Documento de origem

Monday, October 30, 2006

…and pleases me

Eu nem deveria falar muito. Eu queria falar muito though.

Porque quando chove, inunda.

Mas eu não deveria falar e, for a change, devo fazer o que deveria, e não o que quero. Porque fazer o que quero é uma delícia até a hora que acaba e chega a conta.

O fim de semana? Em uma palavra? Surreal. Surreal bom, que fique claro. Mas surreal. Todas as noites mal dormidas. Mais uma vez, happy and bleeding como eu gosto, já que nunca mais vou saber o que é ser feliz apenas. Que jorra sangue então. Vamos fazer bem feito. Eu não estou aqui para assistir todo mundo passando. Eu estou aqui para passar também. E não me iludo que haverá no fim do caminho alguém esperando que eu pare. E não iludo ninguém também ameaçando desacelerar. Não quero dormir sempre bem, nem sempre mal. Não quero um coração sempre abaixo dos 100bpm. Não quero também sempre acima.

Ah, e odeio mais ou menos também.

Não quero e odeio demais, e sempre me iludo de que sou o oposto, de que amo e quero e só digo sim.

Mentira.

Informações
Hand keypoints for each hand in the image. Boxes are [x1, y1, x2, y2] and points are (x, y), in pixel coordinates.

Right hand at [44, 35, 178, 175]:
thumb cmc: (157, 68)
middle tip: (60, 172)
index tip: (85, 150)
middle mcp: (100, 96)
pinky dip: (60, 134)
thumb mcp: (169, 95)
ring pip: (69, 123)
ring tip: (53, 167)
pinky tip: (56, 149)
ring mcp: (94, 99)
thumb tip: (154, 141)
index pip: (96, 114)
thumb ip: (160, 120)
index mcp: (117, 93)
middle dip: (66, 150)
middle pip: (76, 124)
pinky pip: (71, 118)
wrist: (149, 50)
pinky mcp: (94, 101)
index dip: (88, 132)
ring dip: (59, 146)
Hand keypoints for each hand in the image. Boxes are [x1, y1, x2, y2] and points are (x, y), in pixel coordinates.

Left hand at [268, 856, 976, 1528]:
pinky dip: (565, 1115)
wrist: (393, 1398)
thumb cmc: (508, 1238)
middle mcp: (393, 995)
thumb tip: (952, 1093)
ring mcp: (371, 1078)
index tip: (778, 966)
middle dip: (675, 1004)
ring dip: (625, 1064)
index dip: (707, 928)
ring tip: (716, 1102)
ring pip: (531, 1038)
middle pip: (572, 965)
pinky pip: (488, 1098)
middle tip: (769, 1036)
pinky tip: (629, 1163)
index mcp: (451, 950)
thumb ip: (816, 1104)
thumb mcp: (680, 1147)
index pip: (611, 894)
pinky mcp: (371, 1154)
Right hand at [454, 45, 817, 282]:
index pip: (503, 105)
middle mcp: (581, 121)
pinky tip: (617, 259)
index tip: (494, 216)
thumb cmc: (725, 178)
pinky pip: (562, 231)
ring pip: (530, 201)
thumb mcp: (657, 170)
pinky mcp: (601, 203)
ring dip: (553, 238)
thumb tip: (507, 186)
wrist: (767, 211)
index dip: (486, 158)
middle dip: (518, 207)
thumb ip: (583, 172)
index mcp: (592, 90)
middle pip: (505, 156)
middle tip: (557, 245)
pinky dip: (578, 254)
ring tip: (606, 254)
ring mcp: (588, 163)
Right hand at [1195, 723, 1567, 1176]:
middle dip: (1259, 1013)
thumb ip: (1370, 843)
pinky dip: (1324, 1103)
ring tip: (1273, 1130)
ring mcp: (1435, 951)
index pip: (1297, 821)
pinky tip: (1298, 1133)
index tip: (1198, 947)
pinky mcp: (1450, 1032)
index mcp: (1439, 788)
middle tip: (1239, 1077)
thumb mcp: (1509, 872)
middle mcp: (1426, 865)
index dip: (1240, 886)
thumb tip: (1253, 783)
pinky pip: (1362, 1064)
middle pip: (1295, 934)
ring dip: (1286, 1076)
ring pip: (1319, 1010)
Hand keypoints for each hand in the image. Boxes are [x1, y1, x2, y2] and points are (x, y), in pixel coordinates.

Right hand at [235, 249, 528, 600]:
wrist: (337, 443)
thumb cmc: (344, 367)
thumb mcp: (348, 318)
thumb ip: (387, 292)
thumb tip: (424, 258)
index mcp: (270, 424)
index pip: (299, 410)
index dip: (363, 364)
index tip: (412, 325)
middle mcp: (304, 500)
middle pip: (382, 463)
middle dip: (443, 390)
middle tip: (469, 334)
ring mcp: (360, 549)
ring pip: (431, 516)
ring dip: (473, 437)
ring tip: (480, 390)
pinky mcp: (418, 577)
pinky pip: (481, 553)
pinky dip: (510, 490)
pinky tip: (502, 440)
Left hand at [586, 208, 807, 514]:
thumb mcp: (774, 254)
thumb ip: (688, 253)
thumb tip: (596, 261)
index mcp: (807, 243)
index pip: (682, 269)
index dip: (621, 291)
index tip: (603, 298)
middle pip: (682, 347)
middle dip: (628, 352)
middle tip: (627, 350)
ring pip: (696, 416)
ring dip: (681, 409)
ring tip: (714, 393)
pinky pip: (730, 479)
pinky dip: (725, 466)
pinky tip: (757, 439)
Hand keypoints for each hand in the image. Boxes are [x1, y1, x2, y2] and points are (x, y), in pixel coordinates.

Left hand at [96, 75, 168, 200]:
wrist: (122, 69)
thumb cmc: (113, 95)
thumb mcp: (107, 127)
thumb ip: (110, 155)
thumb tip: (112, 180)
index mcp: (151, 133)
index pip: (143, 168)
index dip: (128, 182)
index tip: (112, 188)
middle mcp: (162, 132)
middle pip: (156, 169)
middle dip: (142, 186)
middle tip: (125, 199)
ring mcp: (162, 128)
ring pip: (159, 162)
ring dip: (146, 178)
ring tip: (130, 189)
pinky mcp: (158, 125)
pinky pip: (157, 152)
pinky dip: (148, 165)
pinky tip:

Tarefa solicitada 1
No documento de origem, qual palavra resume o fim de semana?
Tarefa solicitada 2
Retome a postagem sobre o fim de semana surreal a partir da última frase mostrada.

Resposta da tarefa 1
Surreal.

Resposta da tarefa 2
**

Vi a peça do Kevin Spacey e, não sei se foi a peça ou a companhia, mas dei umas piscadas de mais de um minuto, desconfio. Três horas de peça em que só se fala, fala, fala. Três personagens. Nada muda. Só se fala. E falar não resolve nada, a gente sabe. E só se fala com sotaque irlandês e dos EUA do começo do século.

Não tinha jeito. Não tinha.

Vi uns filmes também, mas acho que não estava no clima de entender nada. Li pouco por falta de tempo para deixar os olhos abertos e parados.

Passeei. Sim, andei de bicicleta, eu confesso. Comprei uma bicicleta, eu confesso. Não quero saber de babãe e Piu achando que eu vou morrer. Não vou, tá? É só uma bicicleta.

**

Estou sem voz e feliz. Na verdade, voz grossa. Nina Simone na vitrola. Sempre, sempre bom.